By BERNARD ORSMAN
Waitakere Mayor Bob Harvey wants to buy a $110 million train-tram combo, call it the West Coast Express and start it rolling with a three-month free trial, and coffee and hamburger vouchers.
The entrepreneurial mayor has a vision of commuters riding a tram-train that leaves the main rail track and travels down a track laid in the road to such places as the Westgate shopping centre and New Lynn.
The bullet-shaped trains, with surf waves painted down the side, would leave Henderson for the city at 10-minute intervals during peak hours.
Mr Harvey is countering plans by the Government's Auckland transport advocate, Grant Kirby, for second-hand trains and the Auckland Regional Council for new multiple diesel units.

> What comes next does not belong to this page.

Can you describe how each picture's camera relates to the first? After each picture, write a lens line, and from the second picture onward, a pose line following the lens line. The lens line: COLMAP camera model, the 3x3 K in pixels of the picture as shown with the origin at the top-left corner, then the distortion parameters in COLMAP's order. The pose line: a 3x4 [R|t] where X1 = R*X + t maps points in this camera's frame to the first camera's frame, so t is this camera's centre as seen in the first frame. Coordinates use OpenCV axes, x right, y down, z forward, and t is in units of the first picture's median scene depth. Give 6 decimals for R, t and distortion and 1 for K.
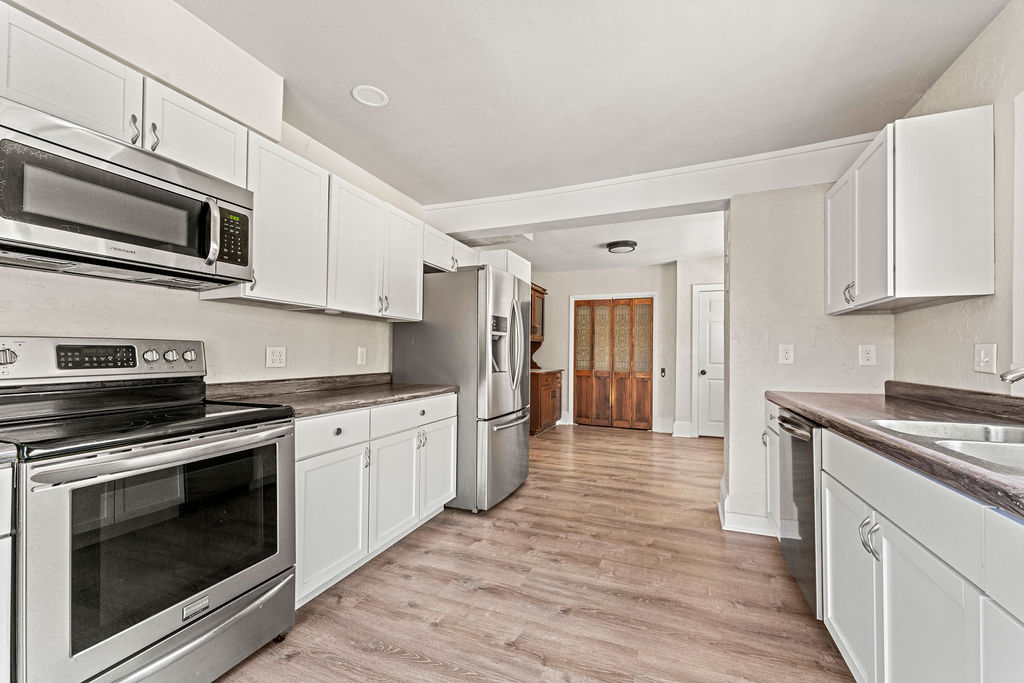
lens RADIAL K [[416.4, 0, 507.6], [0, 416.4, 349.6], [0, 0, 1]] dist [0.001507, 0.000046]
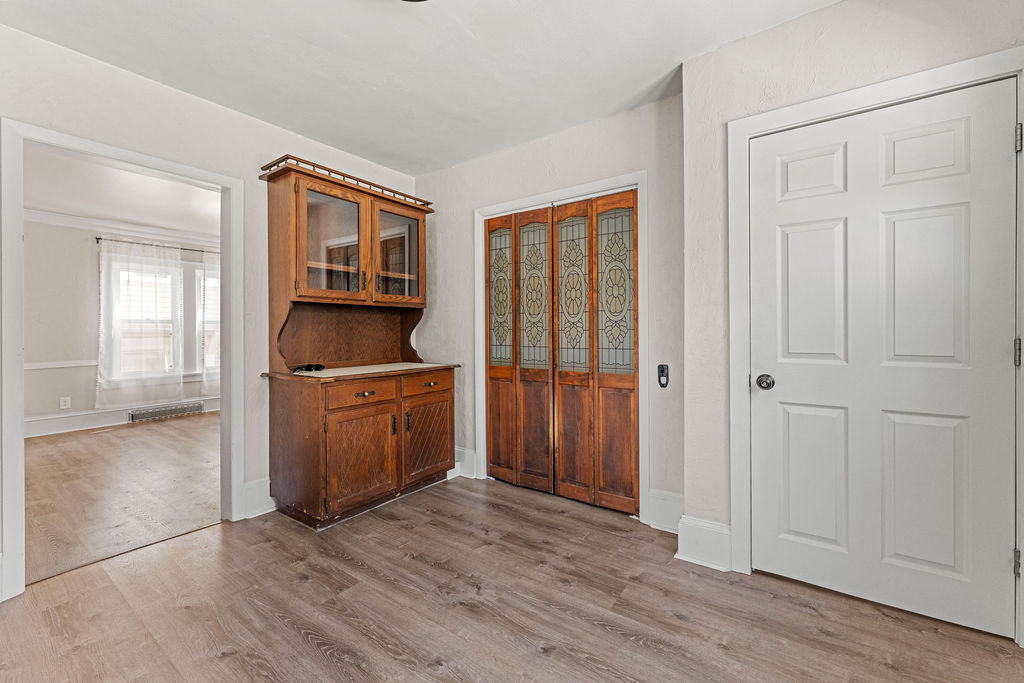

After visiting train manufacturers in Australia this month, Mr Harvey last week received a formal response from the international energy and transport company Alstom to deliver 17 diesel-powered tram-trains in 2005 for about $110 million.
"My solution is a long-term solution speeded up ... and within the budget for trains," he said.
The ARC is seeking expressions of interest from companies to go to open tender to supply trains in the long term.
ARC transport manager Barry Mein said the Harvey solution had a few technical issues to be worked through but its many good features meant it could go into the tender process in October-November.
The ARC is cobbling together an interim rail service to meet demand when the $211 million Britomart downtown railway station opens in June next year. A new operator does not take over from Tranz Rail until June 2005.
The downside of the Alstom trains is that they cannot run alongside heavy rail for safety reasons and so would have to come off the western line at night.